▸ ASSIGNMENT
Once you find the line with "focal_mm: 5.06" in the entries below, return exactly every line from it through the line with "vfov_deg: 3.5".

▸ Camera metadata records
——————————
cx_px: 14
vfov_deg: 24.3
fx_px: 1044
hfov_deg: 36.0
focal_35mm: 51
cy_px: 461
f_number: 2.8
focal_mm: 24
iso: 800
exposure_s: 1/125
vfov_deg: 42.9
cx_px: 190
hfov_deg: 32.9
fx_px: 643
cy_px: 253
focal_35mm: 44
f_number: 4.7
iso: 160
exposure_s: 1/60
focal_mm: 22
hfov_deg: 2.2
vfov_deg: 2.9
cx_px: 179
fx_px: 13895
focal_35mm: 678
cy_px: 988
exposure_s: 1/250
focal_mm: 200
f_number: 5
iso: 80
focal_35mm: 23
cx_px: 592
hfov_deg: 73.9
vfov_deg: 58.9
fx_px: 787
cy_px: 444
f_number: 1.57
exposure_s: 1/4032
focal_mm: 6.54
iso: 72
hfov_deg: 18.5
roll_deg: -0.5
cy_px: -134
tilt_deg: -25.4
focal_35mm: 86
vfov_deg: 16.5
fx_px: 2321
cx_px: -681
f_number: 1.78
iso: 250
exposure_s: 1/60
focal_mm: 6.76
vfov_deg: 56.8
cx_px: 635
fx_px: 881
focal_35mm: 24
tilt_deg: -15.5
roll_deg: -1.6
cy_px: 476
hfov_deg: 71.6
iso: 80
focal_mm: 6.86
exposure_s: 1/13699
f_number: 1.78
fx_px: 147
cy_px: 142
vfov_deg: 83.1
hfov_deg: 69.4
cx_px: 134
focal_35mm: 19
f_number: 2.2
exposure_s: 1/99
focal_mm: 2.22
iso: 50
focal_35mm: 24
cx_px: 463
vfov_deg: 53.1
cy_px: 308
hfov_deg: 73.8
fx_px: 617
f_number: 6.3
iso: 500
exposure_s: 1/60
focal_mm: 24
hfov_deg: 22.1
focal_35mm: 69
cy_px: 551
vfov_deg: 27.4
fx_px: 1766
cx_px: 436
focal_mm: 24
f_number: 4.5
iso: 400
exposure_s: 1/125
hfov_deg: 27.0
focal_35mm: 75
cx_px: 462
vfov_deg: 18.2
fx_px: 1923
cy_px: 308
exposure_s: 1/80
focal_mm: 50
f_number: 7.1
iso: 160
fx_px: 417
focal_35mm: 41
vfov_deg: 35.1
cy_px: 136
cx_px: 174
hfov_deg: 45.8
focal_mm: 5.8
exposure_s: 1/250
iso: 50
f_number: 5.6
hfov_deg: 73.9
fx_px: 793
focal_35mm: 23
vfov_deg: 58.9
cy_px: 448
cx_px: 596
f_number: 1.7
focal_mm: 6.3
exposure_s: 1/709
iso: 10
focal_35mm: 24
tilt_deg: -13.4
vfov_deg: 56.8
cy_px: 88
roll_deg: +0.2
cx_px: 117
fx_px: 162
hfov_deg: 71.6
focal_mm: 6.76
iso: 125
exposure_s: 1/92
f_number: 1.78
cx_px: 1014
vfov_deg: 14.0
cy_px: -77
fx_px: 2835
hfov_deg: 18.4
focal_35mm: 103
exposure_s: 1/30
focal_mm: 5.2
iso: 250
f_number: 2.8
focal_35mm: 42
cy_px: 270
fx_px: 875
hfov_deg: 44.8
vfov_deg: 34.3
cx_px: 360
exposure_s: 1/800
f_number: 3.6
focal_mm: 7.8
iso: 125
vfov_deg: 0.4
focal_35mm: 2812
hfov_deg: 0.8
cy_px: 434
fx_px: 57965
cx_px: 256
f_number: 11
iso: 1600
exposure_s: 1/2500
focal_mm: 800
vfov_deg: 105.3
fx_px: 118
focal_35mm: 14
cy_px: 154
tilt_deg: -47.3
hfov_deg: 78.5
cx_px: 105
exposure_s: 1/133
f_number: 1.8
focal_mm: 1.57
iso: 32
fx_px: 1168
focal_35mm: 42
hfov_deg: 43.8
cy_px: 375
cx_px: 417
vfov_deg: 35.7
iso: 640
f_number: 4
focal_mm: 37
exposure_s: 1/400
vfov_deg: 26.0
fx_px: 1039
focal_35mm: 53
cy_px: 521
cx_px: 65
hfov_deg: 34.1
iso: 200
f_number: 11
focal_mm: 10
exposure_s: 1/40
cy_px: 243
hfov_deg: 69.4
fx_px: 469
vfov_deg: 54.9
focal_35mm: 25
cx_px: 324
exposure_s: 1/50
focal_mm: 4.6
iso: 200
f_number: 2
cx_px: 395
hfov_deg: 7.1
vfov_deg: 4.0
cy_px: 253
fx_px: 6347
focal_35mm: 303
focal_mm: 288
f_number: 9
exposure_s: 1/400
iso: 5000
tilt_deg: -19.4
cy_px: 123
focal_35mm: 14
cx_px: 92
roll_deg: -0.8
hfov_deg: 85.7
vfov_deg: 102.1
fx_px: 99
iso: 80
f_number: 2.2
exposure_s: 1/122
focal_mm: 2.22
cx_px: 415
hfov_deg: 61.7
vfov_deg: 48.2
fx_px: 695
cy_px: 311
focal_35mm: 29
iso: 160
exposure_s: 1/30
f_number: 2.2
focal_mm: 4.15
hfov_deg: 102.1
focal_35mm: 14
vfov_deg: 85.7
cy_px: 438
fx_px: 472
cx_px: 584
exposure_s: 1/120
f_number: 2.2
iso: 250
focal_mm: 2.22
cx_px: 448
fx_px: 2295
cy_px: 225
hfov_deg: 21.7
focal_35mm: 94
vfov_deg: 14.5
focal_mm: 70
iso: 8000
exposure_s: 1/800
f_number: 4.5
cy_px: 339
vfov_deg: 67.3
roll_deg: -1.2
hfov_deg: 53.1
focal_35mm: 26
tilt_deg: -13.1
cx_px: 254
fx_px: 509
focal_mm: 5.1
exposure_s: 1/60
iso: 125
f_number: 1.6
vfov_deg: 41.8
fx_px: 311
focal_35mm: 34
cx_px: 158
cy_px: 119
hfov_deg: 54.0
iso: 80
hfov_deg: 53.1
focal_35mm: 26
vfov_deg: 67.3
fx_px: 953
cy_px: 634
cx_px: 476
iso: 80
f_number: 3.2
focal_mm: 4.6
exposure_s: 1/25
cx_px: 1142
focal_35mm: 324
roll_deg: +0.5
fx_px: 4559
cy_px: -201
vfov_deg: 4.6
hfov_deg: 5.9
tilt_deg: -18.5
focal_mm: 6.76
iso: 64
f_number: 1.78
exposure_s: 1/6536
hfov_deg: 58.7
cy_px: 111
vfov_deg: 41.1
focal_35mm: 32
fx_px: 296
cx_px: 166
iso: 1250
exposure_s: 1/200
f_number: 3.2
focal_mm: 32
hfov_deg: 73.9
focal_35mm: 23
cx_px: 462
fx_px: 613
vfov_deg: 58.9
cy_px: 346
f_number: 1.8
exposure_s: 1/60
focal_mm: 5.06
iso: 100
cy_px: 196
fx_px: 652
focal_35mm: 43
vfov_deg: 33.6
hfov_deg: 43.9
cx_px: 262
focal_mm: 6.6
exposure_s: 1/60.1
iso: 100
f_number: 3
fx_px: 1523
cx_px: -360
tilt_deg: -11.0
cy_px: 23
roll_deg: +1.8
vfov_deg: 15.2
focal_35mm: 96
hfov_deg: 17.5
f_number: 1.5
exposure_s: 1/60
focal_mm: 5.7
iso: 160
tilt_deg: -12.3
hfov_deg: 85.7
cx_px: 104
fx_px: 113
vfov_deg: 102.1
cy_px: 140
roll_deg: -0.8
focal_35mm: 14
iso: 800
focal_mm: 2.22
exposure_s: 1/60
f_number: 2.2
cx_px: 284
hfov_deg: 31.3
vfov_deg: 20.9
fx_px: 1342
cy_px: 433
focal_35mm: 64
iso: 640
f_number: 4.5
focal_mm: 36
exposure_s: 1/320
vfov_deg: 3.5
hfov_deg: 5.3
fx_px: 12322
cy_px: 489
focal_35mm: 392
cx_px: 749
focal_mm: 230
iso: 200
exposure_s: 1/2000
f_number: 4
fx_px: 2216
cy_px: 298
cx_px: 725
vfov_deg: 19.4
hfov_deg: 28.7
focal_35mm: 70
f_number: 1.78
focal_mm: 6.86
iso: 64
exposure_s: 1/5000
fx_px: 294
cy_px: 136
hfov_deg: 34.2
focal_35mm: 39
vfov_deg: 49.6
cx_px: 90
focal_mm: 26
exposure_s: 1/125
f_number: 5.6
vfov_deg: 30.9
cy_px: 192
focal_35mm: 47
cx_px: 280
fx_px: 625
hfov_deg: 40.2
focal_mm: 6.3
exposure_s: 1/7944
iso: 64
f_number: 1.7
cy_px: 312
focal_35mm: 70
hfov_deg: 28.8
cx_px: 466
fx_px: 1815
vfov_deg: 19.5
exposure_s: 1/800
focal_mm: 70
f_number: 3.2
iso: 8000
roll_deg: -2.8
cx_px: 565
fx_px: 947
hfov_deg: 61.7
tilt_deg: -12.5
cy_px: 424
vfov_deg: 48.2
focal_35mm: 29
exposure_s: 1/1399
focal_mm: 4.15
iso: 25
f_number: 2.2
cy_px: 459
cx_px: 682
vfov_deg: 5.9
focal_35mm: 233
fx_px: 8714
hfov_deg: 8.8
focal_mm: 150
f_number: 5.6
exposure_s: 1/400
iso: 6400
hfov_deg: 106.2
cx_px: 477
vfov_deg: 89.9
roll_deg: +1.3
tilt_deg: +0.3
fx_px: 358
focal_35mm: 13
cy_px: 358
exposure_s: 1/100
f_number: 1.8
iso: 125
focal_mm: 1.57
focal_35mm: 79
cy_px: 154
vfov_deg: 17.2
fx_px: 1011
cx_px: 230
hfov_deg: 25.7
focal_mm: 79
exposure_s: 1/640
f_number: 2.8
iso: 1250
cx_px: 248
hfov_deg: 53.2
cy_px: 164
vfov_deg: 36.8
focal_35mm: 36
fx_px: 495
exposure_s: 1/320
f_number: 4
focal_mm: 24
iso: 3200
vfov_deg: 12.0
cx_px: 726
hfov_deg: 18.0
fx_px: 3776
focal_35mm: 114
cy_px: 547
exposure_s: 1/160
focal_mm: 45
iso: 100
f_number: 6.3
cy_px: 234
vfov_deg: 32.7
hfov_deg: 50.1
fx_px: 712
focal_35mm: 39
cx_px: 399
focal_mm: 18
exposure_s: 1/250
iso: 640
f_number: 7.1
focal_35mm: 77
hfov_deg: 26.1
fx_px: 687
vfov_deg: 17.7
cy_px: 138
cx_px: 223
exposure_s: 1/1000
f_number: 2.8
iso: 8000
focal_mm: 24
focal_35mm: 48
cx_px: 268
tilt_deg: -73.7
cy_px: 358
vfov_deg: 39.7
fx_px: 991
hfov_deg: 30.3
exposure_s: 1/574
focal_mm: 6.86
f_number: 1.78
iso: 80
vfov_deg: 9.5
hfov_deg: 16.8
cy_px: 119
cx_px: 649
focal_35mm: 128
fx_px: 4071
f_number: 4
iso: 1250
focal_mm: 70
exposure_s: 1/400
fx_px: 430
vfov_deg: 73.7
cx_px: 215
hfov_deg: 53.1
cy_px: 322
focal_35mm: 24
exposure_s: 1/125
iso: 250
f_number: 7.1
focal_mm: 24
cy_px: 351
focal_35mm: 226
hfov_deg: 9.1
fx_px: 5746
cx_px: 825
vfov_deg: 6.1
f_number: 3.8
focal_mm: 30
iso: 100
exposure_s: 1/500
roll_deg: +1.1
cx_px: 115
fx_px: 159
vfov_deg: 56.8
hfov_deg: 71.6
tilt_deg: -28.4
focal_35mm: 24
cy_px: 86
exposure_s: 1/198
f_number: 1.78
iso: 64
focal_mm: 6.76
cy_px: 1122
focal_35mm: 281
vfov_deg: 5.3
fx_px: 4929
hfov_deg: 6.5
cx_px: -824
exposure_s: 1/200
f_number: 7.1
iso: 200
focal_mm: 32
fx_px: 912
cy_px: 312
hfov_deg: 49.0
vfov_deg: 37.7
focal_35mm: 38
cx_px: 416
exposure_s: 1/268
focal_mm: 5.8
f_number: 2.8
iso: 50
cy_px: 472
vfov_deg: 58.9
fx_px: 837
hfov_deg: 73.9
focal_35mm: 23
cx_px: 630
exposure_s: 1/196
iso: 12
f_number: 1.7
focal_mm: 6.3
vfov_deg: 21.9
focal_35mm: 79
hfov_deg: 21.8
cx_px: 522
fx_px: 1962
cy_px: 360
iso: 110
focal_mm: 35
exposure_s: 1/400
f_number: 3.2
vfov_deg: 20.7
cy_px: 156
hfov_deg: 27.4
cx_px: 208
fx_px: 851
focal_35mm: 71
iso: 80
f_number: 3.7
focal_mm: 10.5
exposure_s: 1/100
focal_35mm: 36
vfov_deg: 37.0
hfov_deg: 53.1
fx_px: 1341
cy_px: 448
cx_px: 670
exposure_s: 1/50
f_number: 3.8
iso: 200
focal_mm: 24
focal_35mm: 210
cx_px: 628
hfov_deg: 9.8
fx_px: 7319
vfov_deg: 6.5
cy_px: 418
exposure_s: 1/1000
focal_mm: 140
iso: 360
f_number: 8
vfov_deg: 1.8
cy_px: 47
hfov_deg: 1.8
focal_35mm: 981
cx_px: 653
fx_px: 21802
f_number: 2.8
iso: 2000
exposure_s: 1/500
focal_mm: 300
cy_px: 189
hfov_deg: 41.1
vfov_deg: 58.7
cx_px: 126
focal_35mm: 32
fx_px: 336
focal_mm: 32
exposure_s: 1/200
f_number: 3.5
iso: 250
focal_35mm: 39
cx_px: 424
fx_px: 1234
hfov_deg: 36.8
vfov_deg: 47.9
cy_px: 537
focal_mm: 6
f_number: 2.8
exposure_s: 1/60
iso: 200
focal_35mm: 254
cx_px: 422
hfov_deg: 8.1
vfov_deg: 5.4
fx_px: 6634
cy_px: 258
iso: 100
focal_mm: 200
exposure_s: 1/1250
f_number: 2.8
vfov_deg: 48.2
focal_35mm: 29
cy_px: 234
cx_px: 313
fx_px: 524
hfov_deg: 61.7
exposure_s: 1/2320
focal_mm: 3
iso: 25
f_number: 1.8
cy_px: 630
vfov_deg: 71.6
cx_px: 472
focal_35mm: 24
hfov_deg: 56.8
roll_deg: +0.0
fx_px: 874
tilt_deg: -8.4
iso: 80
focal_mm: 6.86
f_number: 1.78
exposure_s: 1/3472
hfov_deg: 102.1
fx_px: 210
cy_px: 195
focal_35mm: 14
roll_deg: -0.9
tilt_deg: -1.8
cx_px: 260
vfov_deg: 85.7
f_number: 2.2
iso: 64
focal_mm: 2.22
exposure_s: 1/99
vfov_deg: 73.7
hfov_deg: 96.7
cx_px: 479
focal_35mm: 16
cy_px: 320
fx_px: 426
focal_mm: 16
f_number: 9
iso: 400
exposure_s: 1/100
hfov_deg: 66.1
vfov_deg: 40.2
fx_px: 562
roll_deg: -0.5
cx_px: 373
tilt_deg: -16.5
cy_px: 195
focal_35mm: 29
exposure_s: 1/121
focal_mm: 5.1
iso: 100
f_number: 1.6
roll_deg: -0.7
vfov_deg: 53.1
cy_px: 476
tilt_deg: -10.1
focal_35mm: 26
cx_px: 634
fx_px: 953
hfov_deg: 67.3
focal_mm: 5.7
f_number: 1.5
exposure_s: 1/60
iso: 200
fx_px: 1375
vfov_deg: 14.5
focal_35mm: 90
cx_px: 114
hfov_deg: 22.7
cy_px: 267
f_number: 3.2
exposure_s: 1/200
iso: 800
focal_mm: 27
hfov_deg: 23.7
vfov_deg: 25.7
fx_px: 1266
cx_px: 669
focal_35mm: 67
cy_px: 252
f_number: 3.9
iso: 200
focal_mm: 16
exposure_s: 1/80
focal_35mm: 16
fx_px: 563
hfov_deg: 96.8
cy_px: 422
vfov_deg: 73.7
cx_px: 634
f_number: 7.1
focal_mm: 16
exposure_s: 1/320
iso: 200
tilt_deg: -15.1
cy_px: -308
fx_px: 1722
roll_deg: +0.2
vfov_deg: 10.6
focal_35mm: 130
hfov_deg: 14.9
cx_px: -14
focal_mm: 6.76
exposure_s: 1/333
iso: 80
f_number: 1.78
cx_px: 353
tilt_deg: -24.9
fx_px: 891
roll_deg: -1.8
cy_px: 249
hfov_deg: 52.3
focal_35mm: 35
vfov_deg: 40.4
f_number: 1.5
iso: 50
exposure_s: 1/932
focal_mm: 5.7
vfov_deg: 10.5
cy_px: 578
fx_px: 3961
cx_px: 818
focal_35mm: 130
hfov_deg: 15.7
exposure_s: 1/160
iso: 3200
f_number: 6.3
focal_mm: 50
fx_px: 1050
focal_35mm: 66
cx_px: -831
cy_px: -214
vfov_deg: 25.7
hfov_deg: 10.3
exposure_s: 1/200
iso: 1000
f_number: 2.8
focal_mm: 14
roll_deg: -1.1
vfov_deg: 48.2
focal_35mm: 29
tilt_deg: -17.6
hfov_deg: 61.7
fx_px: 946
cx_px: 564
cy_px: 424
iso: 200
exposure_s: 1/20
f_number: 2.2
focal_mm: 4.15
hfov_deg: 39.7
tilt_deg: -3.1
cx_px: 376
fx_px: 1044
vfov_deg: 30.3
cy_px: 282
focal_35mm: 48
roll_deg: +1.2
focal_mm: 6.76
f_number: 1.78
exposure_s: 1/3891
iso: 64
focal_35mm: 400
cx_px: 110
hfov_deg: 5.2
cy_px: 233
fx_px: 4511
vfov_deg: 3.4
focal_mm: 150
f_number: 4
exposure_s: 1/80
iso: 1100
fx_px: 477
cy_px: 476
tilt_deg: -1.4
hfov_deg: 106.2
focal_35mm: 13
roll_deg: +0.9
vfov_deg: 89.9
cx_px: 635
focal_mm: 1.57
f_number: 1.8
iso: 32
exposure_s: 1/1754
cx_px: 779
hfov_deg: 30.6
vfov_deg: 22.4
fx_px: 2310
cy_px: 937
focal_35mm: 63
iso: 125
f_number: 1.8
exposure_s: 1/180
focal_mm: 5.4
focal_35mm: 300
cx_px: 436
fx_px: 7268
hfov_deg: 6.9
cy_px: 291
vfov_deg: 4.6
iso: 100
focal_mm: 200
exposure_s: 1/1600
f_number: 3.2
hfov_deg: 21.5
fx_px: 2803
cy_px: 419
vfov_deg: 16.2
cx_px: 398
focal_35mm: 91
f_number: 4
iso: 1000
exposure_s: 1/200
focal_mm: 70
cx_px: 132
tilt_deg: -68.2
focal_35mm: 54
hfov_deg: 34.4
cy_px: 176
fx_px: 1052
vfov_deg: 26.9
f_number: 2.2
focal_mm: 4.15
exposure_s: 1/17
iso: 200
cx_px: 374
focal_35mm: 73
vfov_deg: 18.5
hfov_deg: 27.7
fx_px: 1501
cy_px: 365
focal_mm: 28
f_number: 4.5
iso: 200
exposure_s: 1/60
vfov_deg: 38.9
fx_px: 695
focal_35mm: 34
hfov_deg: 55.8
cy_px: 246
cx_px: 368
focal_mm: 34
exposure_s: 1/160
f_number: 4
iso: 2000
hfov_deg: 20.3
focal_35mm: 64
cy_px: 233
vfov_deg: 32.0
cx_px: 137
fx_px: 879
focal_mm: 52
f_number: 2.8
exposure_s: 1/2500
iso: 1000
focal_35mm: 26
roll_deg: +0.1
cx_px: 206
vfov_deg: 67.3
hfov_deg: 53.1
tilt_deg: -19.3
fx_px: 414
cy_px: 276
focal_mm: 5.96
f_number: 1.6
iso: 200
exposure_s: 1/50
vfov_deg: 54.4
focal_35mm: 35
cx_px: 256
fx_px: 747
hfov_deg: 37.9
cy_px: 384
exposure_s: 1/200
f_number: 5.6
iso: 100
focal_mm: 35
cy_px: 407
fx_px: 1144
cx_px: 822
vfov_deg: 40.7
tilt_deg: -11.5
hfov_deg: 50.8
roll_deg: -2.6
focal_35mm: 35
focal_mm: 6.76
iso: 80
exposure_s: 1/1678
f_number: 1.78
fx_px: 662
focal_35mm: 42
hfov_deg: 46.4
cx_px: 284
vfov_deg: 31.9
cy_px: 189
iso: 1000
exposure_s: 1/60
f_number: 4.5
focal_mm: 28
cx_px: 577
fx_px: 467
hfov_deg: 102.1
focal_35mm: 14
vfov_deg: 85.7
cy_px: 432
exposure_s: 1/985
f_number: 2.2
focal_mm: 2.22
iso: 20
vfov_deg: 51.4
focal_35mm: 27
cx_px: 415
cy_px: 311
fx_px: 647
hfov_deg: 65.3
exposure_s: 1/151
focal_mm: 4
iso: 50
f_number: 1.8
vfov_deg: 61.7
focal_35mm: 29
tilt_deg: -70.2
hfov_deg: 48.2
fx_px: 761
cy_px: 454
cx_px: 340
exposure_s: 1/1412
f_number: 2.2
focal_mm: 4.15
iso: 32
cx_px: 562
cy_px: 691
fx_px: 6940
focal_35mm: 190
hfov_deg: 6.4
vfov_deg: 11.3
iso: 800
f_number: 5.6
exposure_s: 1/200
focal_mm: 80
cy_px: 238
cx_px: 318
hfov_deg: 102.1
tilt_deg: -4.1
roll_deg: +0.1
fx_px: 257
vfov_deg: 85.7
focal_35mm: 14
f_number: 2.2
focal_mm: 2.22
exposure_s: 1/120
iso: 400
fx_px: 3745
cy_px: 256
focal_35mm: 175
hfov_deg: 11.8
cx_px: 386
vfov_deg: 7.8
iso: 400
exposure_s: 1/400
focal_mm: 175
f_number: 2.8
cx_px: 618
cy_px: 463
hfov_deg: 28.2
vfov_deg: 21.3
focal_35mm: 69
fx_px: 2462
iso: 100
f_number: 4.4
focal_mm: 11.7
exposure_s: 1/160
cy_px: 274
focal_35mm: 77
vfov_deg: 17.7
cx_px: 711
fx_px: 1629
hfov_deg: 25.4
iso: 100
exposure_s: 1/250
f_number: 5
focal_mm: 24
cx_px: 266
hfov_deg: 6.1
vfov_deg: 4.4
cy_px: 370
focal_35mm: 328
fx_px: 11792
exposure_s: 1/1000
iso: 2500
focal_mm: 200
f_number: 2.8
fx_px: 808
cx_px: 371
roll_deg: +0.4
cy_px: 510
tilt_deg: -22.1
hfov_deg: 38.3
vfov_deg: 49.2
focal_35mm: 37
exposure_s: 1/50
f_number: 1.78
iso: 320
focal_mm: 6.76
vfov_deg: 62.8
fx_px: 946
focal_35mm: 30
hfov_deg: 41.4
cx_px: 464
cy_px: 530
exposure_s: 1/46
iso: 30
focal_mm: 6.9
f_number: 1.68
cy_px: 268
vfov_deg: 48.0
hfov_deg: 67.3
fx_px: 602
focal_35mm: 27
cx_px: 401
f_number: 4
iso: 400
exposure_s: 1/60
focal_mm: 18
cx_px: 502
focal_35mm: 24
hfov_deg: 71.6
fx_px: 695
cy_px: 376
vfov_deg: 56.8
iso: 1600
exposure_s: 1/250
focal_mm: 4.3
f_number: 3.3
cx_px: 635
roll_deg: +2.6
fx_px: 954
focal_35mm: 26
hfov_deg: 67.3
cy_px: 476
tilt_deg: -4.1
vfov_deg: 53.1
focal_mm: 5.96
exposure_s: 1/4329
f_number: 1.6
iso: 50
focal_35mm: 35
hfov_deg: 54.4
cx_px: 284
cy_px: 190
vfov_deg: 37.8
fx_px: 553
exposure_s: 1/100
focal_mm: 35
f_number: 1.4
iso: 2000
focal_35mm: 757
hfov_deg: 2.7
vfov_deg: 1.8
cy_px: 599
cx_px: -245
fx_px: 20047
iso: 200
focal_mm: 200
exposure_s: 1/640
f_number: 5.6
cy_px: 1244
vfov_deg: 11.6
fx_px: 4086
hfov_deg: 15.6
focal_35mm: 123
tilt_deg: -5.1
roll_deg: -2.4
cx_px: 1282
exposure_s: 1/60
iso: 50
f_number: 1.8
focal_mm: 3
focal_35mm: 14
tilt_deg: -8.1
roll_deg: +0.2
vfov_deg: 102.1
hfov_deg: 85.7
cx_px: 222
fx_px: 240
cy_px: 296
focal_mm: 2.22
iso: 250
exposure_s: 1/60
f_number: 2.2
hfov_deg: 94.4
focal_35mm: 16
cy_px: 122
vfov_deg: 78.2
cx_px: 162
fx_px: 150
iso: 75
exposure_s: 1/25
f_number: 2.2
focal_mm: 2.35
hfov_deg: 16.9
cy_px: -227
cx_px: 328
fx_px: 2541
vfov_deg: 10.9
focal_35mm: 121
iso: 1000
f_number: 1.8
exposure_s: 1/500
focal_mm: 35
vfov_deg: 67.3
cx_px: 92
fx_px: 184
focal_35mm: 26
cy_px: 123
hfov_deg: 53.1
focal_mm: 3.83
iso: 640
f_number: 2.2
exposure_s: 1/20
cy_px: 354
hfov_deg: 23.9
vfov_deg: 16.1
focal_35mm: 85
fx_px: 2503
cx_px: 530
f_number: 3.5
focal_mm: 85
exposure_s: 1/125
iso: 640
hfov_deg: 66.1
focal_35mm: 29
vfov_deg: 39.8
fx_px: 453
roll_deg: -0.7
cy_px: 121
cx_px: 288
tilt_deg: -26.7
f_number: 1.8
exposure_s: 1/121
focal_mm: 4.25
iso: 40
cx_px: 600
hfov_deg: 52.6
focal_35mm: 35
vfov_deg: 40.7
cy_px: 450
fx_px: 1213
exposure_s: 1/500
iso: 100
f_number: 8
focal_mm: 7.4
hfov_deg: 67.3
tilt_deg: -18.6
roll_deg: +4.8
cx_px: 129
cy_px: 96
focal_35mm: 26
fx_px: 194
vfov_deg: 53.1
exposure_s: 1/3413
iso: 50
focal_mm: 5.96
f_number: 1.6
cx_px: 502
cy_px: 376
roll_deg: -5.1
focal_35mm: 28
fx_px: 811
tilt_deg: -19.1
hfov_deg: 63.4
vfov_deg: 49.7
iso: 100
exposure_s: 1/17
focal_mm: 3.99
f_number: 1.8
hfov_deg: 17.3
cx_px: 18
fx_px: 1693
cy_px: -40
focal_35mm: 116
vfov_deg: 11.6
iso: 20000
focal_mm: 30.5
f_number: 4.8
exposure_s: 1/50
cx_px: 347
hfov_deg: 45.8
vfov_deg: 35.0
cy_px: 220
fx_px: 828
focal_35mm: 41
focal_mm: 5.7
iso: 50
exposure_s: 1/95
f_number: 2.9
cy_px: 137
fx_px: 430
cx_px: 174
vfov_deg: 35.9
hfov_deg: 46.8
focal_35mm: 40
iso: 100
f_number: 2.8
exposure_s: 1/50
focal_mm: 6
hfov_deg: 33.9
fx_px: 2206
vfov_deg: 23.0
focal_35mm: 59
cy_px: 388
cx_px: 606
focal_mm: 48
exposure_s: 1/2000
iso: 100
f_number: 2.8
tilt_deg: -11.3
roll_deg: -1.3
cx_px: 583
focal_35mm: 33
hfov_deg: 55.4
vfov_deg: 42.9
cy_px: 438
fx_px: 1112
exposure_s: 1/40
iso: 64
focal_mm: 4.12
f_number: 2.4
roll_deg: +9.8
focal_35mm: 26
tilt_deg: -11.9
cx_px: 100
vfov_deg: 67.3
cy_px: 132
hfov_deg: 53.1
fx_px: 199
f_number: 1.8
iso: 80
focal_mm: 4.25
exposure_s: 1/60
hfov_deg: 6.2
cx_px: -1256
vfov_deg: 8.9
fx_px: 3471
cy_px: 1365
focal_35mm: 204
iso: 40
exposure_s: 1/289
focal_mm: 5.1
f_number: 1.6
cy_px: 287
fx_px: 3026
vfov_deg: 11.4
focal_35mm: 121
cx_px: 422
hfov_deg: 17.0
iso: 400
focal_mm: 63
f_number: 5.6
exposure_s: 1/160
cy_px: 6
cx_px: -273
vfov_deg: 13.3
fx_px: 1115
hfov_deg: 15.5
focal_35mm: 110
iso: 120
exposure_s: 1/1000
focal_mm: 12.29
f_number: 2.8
——————————
▸ TASK ANSWER
focal_mm: 5.06
iso: 100
cy_px: 196
fx_px: 652
focal_35mm: 43
vfov_deg: 33.6
hfov_deg: 43.9
cx_px: 262
focal_mm: 6.6
exposure_s: 1/60.1
iso: 100
f_number: 3
fx_px: 1523
cx_px: -360
tilt_deg: -11.0
cy_px: 23
roll_deg: +1.8
vfov_deg: 15.2
focal_35mm: 96
hfov_deg: 17.5
f_number: 1.5
exposure_s: 1/60
focal_mm: 5.7
iso: 160
tilt_deg: -12.3
hfov_deg: 85.7
cx_px: 104
fx_px: 113
vfov_deg: 102.1
cy_px: 140
roll_deg: -0.8
focal_35mm: 14
iso: 800
focal_mm: 2.22
exposure_s: 1/60
f_number: 2.2
cx_px: 284
hfov_deg: 31.3
vfov_deg: 20.9
fx_px: 1342
cy_px: 433
focal_35mm: 64
iso: 640
f_number: 4.5
focal_mm: 36
exposure_s: 1/320
vfov_deg: 3.5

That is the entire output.